RECORDS SHOWN START
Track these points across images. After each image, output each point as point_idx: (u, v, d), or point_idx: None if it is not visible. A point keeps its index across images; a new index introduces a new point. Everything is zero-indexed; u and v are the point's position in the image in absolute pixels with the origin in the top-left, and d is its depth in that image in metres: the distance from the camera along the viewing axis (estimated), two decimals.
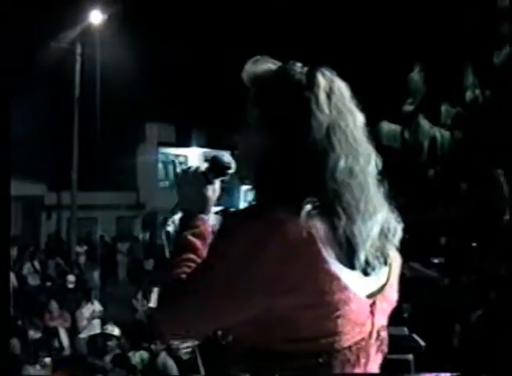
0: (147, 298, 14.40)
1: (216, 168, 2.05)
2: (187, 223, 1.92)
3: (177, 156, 34.93)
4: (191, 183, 2.01)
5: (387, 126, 21.04)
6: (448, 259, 16.96)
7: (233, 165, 2.05)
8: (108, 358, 8.79)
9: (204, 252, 1.77)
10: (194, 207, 1.96)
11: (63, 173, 22.98)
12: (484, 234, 17.93)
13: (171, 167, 34.80)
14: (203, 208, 1.96)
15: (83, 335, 11.49)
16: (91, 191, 25.24)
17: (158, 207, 31.28)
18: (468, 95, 20.45)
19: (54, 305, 11.64)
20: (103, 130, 26.57)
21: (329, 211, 1.61)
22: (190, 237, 1.85)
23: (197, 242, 1.84)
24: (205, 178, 2.02)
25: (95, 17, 22.86)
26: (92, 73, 24.11)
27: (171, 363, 8.63)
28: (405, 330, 5.96)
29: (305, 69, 1.73)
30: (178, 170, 2.07)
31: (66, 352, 10.39)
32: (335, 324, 1.60)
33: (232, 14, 28.63)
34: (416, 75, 21.50)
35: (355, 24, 26.14)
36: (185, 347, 9.69)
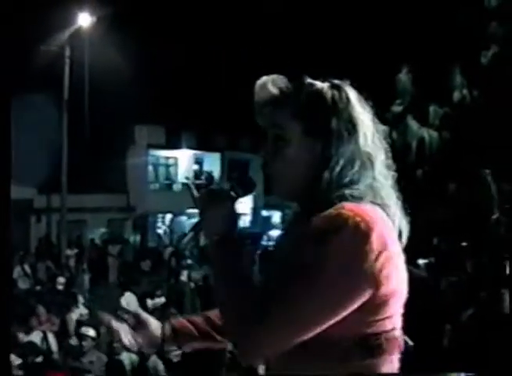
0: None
1: (245, 186, 1.96)
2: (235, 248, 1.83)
3: (167, 158, 34.96)
4: (217, 203, 1.87)
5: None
6: (438, 259, 17.03)
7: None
8: (86, 359, 8.80)
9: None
10: (219, 225, 1.85)
11: (52, 176, 22.93)
12: (473, 234, 18.01)
13: (161, 169, 34.80)
14: (233, 227, 1.86)
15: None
16: (81, 194, 25.21)
17: (149, 209, 31.33)
18: (456, 95, 20.54)
19: (41, 310, 11.60)
20: (93, 132, 26.54)
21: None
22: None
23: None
24: (235, 197, 1.92)
25: (84, 20, 22.84)
26: (81, 75, 24.08)
27: (162, 367, 8.63)
28: None
29: (325, 83, 1.87)
30: (195, 192, 1.92)
31: (55, 355, 10.34)
32: (399, 307, 1.80)
33: (220, 16, 28.68)
34: (404, 76, 21.57)
35: (343, 26, 26.24)
36: (176, 349, 9.70)
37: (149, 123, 30.70)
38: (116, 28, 22.82)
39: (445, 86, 20.53)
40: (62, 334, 11.41)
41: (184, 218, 32.21)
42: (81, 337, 9.28)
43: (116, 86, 23.99)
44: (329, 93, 1.83)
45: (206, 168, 35.44)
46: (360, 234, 1.66)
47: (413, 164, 20.53)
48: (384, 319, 1.73)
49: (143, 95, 25.92)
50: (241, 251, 1.83)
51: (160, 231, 33.13)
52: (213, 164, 35.19)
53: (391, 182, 1.88)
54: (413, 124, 20.67)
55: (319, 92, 1.83)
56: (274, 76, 1.89)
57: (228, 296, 1.75)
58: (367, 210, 1.72)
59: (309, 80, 1.87)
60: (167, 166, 35.26)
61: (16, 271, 16.67)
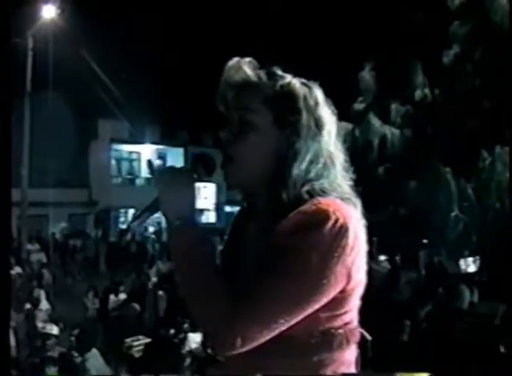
0: (98, 296, 14.34)
1: (207, 167, 1.88)
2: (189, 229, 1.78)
3: (130, 152, 34.76)
4: (179, 183, 1.80)
5: (338, 124, 21.19)
6: (398, 256, 17.20)
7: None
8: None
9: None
10: (183, 209, 1.79)
11: (13, 169, 22.67)
12: (433, 231, 18.22)
13: (124, 163, 34.59)
14: (194, 210, 1.81)
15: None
16: (42, 188, 24.93)
17: (111, 204, 31.12)
18: (417, 94, 20.74)
19: None
20: (55, 126, 26.25)
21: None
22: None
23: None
24: (196, 177, 1.84)
25: (48, 12, 22.56)
26: (44, 68, 23.78)
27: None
28: None
29: (297, 79, 1.88)
30: (156, 168, 1.82)
31: (13, 352, 10.22)
32: (357, 300, 1.82)
33: (186, 8, 28.60)
34: (366, 74, 21.71)
35: (306, 23, 26.34)
36: (137, 345, 9.69)
37: (113, 117, 30.49)
38: (80, 20, 22.61)
39: (407, 85, 20.72)
40: (23, 331, 11.33)
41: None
42: (45, 335, 9.20)
43: (80, 79, 23.77)
44: (302, 89, 1.84)
45: (169, 163, 35.29)
46: (339, 229, 1.68)
47: (375, 161, 20.68)
48: (345, 312, 1.77)
49: (107, 90, 25.74)
50: (205, 237, 1.79)
51: (122, 226, 32.94)
52: (176, 159, 35.09)
53: (350, 183, 1.89)
54: (375, 121, 20.82)
55: (293, 86, 1.83)
56: (248, 58, 1.88)
57: (196, 285, 1.71)
58: (342, 205, 1.75)
59: (281, 72, 1.88)
60: (130, 161, 35.07)
61: None
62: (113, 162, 33.75)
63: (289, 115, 1.81)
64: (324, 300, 1.69)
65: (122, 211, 33.18)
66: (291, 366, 1.71)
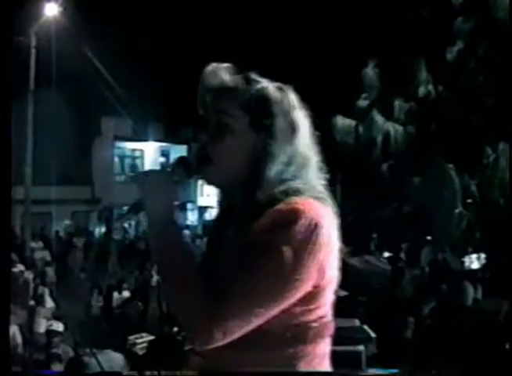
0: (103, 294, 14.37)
1: (187, 169, 1.96)
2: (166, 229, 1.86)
3: (133, 150, 34.77)
4: (160, 185, 1.89)
5: (341, 121, 21.21)
6: (402, 252, 17.20)
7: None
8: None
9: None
10: (165, 210, 1.87)
11: (16, 167, 22.68)
12: (437, 228, 18.20)
13: (127, 161, 34.61)
14: (173, 212, 1.89)
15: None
16: (45, 185, 24.94)
17: (114, 201, 31.13)
18: (421, 90, 20.70)
19: None
20: (58, 124, 26.27)
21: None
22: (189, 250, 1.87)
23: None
24: (176, 179, 1.94)
25: (50, 10, 22.56)
26: (47, 66, 23.79)
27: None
28: (356, 322, 6.05)
29: (272, 83, 1.96)
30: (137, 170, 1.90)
31: (19, 349, 10.26)
32: (331, 294, 1.90)
33: (186, 9, 28.59)
34: (370, 70, 21.68)
35: (310, 20, 26.28)
36: (141, 342, 9.70)
37: (116, 115, 30.48)
38: (83, 18, 22.61)
39: (410, 81, 20.70)
40: (28, 327, 11.36)
41: None
42: (51, 333, 9.22)
43: (83, 77, 23.78)
44: (277, 93, 1.91)
45: (172, 160, 35.24)
46: (313, 227, 1.77)
47: (378, 158, 20.68)
48: (319, 306, 1.85)
49: (110, 87, 25.74)
50: (184, 236, 1.91)
51: (125, 224, 32.96)
52: None
53: (324, 183, 1.96)
54: (379, 118, 20.80)
55: (268, 90, 1.91)
56: (225, 64, 1.96)
57: (175, 283, 1.79)
58: (316, 204, 1.84)
59: (257, 76, 1.95)
60: (134, 158, 35.06)
61: None
62: (117, 159, 33.75)
63: (264, 118, 1.89)
64: (298, 295, 1.78)
65: (125, 208, 33.17)
66: (267, 359, 1.79)
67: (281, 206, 1.80)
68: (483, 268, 16.64)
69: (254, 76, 1.94)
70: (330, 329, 1.89)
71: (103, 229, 28.87)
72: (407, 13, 19.63)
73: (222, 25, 29.02)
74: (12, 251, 19.23)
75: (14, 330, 10.21)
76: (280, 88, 1.94)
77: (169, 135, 35.09)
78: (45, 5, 22.46)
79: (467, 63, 19.30)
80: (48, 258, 19.87)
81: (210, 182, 1.98)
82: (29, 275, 14.21)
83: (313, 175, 1.93)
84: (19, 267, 15.05)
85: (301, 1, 26.65)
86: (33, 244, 21.24)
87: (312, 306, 1.82)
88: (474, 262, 17.61)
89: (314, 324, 1.82)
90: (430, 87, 20.70)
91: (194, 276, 1.78)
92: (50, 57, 23.23)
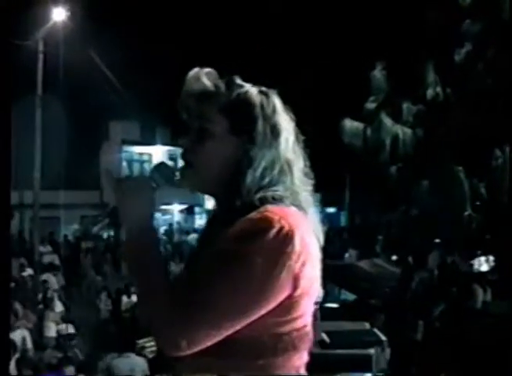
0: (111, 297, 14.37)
1: (164, 175, 1.95)
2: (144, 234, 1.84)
3: (141, 154, 34.82)
4: (136, 191, 1.88)
5: (349, 123, 21.20)
6: (411, 255, 17.14)
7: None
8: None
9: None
10: (139, 216, 1.86)
11: (25, 172, 22.73)
12: (446, 230, 18.14)
13: (135, 165, 34.66)
14: (148, 218, 1.86)
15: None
16: (54, 190, 24.99)
17: None
18: (429, 93, 20.68)
19: (17, 306, 11.50)
20: (66, 128, 26.33)
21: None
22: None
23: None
24: (154, 185, 1.92)
25: (58, 14, 22.63)
26: (55, 70, 23.85)
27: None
28: (367, 325, 6.03)
29: (255, 88, 1.91)
30: (115, 178, 1.89)
31: (30, 353, 10.28)
32: (310, 306, 1.82)
33: (192, 14, 28.61)
34: (378, 73, 21.68)
35: (318, 23, 26.26)
36: (150, 346, 9.69)
37: (124, 119, 30.53)
38: (90, 23, 22.67)
39: (418, 83, 20.67)
40: (38, 331, 11.38)
41: (158, 214, 32.11)
42: (65, 337, 9.26)
43: (90, 81, 23.83)
44: (258, 97, 1.87)
45: (180, 164, 35.23)
46: (284, 236, 1.71)
47: (387, 160, 20.64)
48: (296, 317, 1.78)
49: (118, 91, 25.78)
50: (159, 243, 1.88)
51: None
52: None
53: (310, 189, 1.92)
54: (387, 121, 20.78)
55: (249, 94, 1.88)
56: (207, 69, 1.94)
57: (146, 289, 1.78)
58: (290, 213, 1.78)
59: (240, 81, 1.92)
60: (142, 162, 35.08)
61: None
62: (124, 164, 33.79)
63: (244, 123, 1.85)
64: (269, 306, 1.72)
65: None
66: (238, 368, 1.75)
67: (253, 214, 1.75)
68: (492, 270, 16.58)
69: (237, 81, 1.91)
70: (306, 342, 1.82)
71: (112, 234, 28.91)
72: (415, 15, 19.61)
73: (231, 30, 29.05)
74: (22, 255, 19.30)
75: (25, 334, 10.24)
76: (263, 93, 1.90)
77: (176, 139, 35.16)
78: (53, 10, 22.52)
79: (476, 65, 19.25)
80: (57, 262, 19.90)
81: (190, 188, 1.96)
82: (38, 279, 14.24)
83: (296, 181, 1.88)
84: (29, 271, 15.11)
85: (309, 4, 26.63)
86: (41, 248, 21.25)
87: (285, 318, 1.76)
88: (483, 264, 17.55)
89: (286, 336, 1.76)
90: (439, 89, 20.67)
91: (163, 283, 1.76)
92: (58, 62, 23.29)
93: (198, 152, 1.88)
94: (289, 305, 1.75)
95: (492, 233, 18.08)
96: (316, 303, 1.90)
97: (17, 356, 9.05)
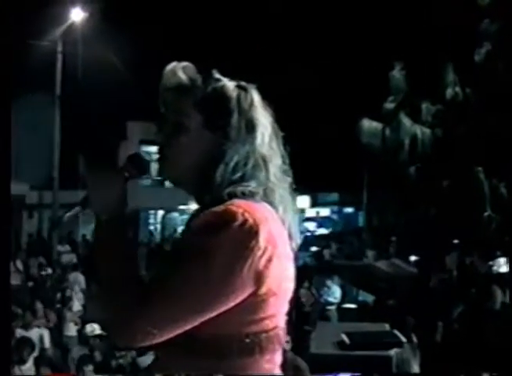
0: None
1: (138, 167, 2.00)
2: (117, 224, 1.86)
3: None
4: (107, 182, 1.90)
5: (368, 123, 21.15)
6: (430, 256, 17.07)
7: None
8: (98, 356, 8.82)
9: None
10: (108, 206, 1.88)
11: (44, 172, 22.86)
12: (466, 231, 18.05)
13: (153, 165, 34.79)
14: (117, 208, 1.89)
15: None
16: (72, 190, 25.13)
17: (140, 205, 31.29)
18: (448, 92, 20.59)
19: (38, 305, 11.57)
20: (85, 128, 26.47)
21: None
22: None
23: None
24: (127, 176, 1.95)
25: (77, 15, 22.74)
26: (74, 70, 23.97)
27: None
28: (387, 327, 6.01)
29: (231, 82, 1.90)
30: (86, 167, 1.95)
31: (49, 352, 10.33)
32: (281, 306, 1.79)
33: (216, 15, 28.67)
34: (397, 73, 21.62)
35: (337, 23, 26.21)
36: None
37: (142, 119, 30.65)
38: (109, 23, 22.76)
39: (437, 83, 20.58)
40: (59, 331, 11.46)
41: (176, 214, 32.18)
42: (92, 336, 9.31)
43: (109, 82, 23.93)
44: (234, 92, 1.86)
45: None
46: (247, 230, 1.68)
47: (406, 161, 20.58)
48: (264, 318, 1.74)
49: (136, 91, 25.88)
50: (128, 233, 1.88)
51: (151, 227, 33.09)
52: None
53: (287, 186, 1.90)
54: (406, 121, 20.72)
55: (225, 89, 1.87)
56: (184, 63, 1.94)
57: (109, 277, 1.77)
58: (257, 207, 1.75)
59: (218, 75, 1.91)
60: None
61: None
62: None
63: (218, 118, 1.84)
64: (229, 301, 1.68)
65: (151, 212, 33.33)
66: (202, 368, 1.72)
67: (216, 208, 1.72)
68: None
69: (215, 75, 1.90)
70: (276, 344, 1.78)
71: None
72: (434, 15, 19.53)
73: (239, 26, 29.07)
74: (40, 254, 19.42)
75: (42, 332, 10.29)
76: (241, 87, 1.88)
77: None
78: (71, 10, 22.64)
79: (495, 65, 19.14)
80: (75, 261, 19.99)
81: (165, 179, 2.01)
82: (56, 278, 14.30)
83: (272, 178, 1.85)
84: (47, 270, 15.17)
85: (329, 4, 26.58)
86: (60, 248, 21.38)
87: (252, 318, 1.72)
88: (502, 265, 17.43)
89: (253, 337, 1.73)
90: (458, 89, 20.58)
91: (127, 274, 1.74)
92: (76, 62, 23.42)
93: (173, 146, 1.90)
94: (254, 304, 1.71)
95: (511, 233, 17.97)
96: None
97: (35, 354, 9.09)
RECORDS SHOWN END
ABOUT THIS TASK
Give the lines again exactly, beginning with the first line of the records above and ending with the line that contains "58: (367, 210, 1.72)", and include no pictures.

RESPONSE TO THE TASK
Track these points across images. After each image, output each point as point_idx: (u, v, d), or point_idx: None if it is not visible. A point keeps its index across images; a new index introduces a new point. Everything is zero-indexed; u and v are the point's position in the image in absolute pixels with the origin in the top-left, and d is its depth in that image in metres: the distance from the camera along the viewing axis (estimated), two decimals.
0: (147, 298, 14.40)
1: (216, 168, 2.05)
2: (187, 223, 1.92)
3: (177, 156, 34.93)
4: (191, 183, 2.01)
5: (387, 126, 21.04)
6: (448, 259, 16.96)
7: (233, 165, 2.05)
8: (108, 358, 8.79)
9: (204, 252, 1.77)
10: (194, 207, 1.96)
11: (63, 173, 22.98)
12: (484, 234, 17.93)
13: (171, 167, 34.80)
14: (203, 208, 1.96)
15: (83, 335, 11.49)
16: (91, 191, 25.24)
17: (158, 207, 31.28)
18: (468, 95, 20.45)
19: (54, 305, 11.64)
20: (103, 130, 26.57)
21: (329, 211, 1.61)
22: (190, 237, 1.85)
23: (197, 242, 1.84)
24: (205, 178, 2.02)
25: (95, 17, 22.86)
26: (92, 73, 24.11)
27: (171, 363, 8.63)
28: (405, 330, 5.96)
29: (305, 69, 1.73)
30: (178, 170, 2.07)
31: (66, 352, 10.39)
32: (335, 324, 1.60)
33: (232, 14, 28.63)
34: (416, 75, 21.50)
35: (355, 24, 26.14)
36: (185, 347, 9.69)
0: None
1: (245, 186, 1.96)
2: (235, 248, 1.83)
3: (167, 158, 34.96)
4: (217, 203, 1.87)
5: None
6: (438, 259, 17.03)
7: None
8: (86, 359, 8.80)
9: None
10: (219, 225, 1.85)
11: (52, 176, 22.93)
12: (473, 234, 18.01)
13: (161, 169, 34.80)
14: (233, 227, 1.86)
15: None
16: (81, 194, 25.21)
17: (149, 209, 31.33)
18: (456, 95, 20.54)
19: (41, 310, 11.60)
20: (93, 132, 26.54)
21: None
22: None
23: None
24: (235, 197, 1.92)
25: (84, 20, 22.84)
26: (81, 75, 24.08)
27: (162, 367, 8.63)
28: None
29: (325, 83, 1.87)
30: (195, 192, 1.92)
31: (55, 355, 10.34)
32: (399, 307, 1.80)
33: (220, 16, 28.68)
34: (404, 76, 21.57)
35: (343, 26, 26.24)
36: (176, 349, 9.70)
37: (149, 123, 30.70)
38: (116, 28, 22.82)
39: (445, 86, 20.53)
40: (62, 334, 11.41)
41: (184, 218, 32.21)
42: (81, 337, 9.28)
43: (116, 86, 23.99)
44: (329, 93, 1.83)
45: (206, 168, 35.44)
46: (360, 234, 1.66)
47: (413, 164, 20.53)
48: (384, 319, 1.73)
49: (143, 95, 25.92)
50: (241, 251, 1.83)
51: (160, 231, 33.13)
52: (213, 164, 35.19)
53: (391, 182, 1.88)
54: (413, 124, 20.67)
55: (319, 92, 1.83)
56: (274, 76, 1.89)
57: (228, 296, 1.75)
58: (367, 210, 1.72)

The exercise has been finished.